* _Instruction_
Copy out the listing again without any change, from the line containing "Sweden Abroad" through the end of the listing, inclusive.

--------------------

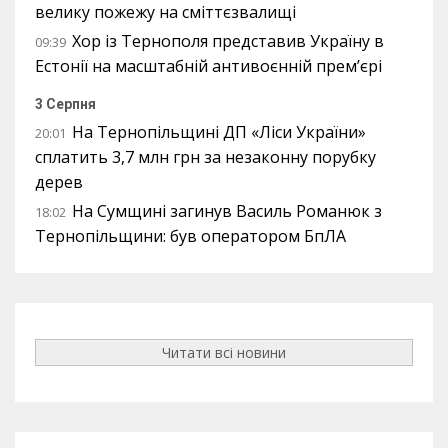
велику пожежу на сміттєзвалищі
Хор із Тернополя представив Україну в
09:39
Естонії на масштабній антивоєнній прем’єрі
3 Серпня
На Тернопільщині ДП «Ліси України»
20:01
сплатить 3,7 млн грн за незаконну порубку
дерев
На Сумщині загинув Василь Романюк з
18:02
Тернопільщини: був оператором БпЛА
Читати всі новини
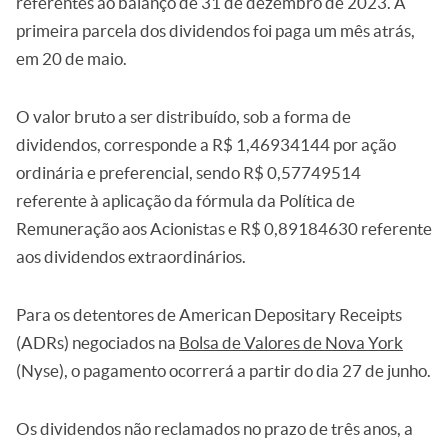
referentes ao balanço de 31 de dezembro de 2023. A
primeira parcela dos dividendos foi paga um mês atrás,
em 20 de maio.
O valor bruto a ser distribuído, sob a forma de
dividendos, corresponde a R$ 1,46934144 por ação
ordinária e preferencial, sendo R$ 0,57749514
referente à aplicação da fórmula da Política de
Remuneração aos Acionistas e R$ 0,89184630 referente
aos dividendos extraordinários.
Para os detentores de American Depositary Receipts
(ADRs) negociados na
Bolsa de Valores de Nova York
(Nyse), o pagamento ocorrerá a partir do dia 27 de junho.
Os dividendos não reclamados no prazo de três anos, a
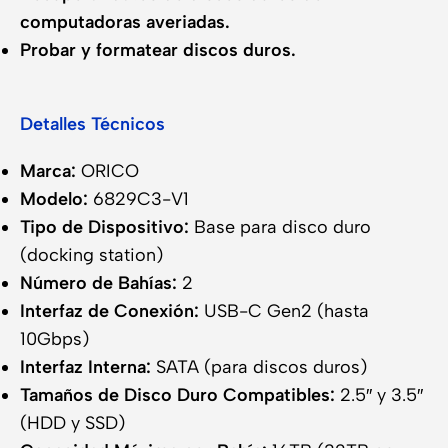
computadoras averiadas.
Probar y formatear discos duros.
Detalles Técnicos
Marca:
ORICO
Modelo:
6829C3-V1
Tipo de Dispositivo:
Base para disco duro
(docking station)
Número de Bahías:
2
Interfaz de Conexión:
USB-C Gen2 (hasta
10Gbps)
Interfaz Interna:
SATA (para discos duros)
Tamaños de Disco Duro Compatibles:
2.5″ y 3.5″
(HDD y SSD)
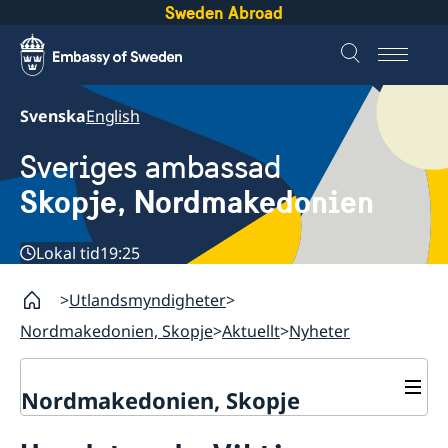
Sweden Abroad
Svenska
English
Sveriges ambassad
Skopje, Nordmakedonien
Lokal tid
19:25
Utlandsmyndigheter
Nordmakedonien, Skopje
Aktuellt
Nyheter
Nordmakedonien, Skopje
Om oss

--------------------

* _Exercise answer_
Sweden Abroad
Svenska
English
Sveriges ambassad
Skopje, Nordmakedonien
Lokal tid
19:25
Utlandsmyndigheter
Nordmakedonien, Skopje
Aktuellt
Nyheter
Nordmakedonien, Skopje
Om oss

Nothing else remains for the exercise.